Ein Phil.-I-Student kostet rund 15 000 Franken im Jahr. Ungedeckt geht das zulasten des Trägerkantons der entsprechenden Universität. Wir haben nun eine interkantonale Universitätsvereinbarung, welche vorsieht, dass ein Entsenderkanton dem Empfängerkanton an diese 15 000 Franken den Betrag von 10 000 Franken im Jahr überweist. Die ungedeckten Kosten zulasten des Universitätskantons betragen [PAGE 696] 5000 Franken. Jetzt geht man hin und erhöht die Studiengebühren um 5000 Franken, und dann erwartet man, dass man solidarisch querbeet in der ganzen Schweiz diese zusätzlichen hohen Studiengebühren über Stipendien abfedert.
Macht man diese Rechnung bis zum Schluss, dann gibt zum Beispiel der Kanton St.

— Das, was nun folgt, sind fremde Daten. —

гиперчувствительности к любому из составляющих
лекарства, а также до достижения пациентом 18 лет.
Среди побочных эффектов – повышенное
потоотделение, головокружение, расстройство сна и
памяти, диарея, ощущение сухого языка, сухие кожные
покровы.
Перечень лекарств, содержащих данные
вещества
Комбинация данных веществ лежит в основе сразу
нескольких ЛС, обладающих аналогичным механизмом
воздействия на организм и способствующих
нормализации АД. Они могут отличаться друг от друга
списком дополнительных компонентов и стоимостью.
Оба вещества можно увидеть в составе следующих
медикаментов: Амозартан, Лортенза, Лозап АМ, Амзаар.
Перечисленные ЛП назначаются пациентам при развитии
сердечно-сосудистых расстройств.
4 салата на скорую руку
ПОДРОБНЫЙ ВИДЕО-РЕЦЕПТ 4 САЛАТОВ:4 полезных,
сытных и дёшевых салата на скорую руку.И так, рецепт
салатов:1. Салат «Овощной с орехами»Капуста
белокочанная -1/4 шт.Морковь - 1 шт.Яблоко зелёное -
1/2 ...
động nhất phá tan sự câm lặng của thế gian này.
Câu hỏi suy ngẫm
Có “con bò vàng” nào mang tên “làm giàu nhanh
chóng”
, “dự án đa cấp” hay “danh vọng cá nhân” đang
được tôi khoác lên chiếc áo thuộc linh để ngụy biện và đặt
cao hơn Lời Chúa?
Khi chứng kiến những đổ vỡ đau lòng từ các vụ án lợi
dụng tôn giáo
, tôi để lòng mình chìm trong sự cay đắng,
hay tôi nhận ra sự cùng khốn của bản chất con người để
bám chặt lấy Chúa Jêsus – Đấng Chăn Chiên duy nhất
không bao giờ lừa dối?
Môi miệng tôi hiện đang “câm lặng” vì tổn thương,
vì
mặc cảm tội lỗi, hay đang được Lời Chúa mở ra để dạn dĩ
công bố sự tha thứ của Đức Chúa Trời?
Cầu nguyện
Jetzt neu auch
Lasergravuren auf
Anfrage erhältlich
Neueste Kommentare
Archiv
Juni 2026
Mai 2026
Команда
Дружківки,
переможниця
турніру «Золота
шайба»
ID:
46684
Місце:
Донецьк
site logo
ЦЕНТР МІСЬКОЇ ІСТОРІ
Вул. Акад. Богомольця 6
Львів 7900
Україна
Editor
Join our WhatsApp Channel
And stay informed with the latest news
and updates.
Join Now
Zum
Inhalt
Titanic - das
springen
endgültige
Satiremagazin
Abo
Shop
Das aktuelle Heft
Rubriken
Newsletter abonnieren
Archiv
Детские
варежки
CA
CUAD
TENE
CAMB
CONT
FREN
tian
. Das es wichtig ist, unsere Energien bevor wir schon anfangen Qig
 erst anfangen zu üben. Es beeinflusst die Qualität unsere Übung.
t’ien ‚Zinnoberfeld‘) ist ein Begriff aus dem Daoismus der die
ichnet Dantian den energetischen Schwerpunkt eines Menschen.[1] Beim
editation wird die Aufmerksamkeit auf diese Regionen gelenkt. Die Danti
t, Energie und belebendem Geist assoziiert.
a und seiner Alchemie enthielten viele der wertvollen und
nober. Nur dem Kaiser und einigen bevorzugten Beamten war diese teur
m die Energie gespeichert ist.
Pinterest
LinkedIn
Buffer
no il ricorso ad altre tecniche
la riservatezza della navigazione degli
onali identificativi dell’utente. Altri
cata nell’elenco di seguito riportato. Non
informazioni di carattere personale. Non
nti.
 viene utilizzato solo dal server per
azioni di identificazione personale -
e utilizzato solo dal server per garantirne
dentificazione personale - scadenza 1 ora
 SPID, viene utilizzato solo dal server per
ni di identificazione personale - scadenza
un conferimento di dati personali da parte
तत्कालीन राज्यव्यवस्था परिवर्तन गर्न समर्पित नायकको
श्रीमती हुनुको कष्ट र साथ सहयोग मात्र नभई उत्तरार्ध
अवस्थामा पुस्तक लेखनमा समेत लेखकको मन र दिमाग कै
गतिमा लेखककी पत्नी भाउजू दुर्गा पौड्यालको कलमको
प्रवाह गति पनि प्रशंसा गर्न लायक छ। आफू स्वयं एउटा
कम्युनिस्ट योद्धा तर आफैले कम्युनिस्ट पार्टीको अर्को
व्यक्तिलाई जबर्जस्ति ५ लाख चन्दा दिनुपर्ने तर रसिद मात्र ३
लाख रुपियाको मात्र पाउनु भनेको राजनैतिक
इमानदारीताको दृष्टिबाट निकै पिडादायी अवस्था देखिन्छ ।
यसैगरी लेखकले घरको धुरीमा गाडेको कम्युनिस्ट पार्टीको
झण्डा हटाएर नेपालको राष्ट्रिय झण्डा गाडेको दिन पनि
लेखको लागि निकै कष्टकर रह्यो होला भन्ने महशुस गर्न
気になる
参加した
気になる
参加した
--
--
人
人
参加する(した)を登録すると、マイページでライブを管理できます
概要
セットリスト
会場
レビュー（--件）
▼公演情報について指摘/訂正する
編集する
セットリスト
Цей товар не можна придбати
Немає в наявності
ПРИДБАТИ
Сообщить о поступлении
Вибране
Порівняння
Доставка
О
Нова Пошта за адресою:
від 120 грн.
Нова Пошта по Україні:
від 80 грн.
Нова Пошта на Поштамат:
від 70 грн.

Gallen oder welcher Kanton auch immer, der ein Phil.-I-Studium oder ein Wirtschaftsstudium anbietet, dem entsprechenden Studenten aus seinem eigenen Kanton 5000 Franken. Dieser zahlt das an die Studiengebühren, und damit ist für den Kanton St. Gallen oder für den Universitätskanton, welcher immer es ist, die Rechnung rundum aufgegangen. Denn anstelle des Defizits von 5000 Franken bezahlt er dem Studenten 5000 Franken Stipendien, der dann das Schulgeld der Universität bezahlt. In diesem Umfang ist das Defizit für den Kanton kleiner. Für den Universitätskanton geht diese Rechnung auf. Mein Kanton hingegen, der den Studenten entsendet, zahlt schlicht 5000 Franken mehr. Denn diese 5000 Franken müsste er nicht stipendieren, wenn nicht die Studiengebühren vorher in die Höhe gegangen wären. Und diese 5000 Franken führen dazu, dass er eine Vollkostendeckung macht, ohne dass das irgendwo geschrieben steht. Eine Vollkostendeckung hat aber nach dem NFA zur Konsequenz, dass Kantone, die die Vollkosten decken, mindestens teilweise mitspracheberechtigt sind. Also, wenn das durchgeht, dann will ich, dass alle Nichthochschulkantone bei jedem Hochschulinstitut mitspracheberechtigt sind; das wäre dann die Konsequenz.
Ich bitte den Bundesrat, das auch zu bedenken.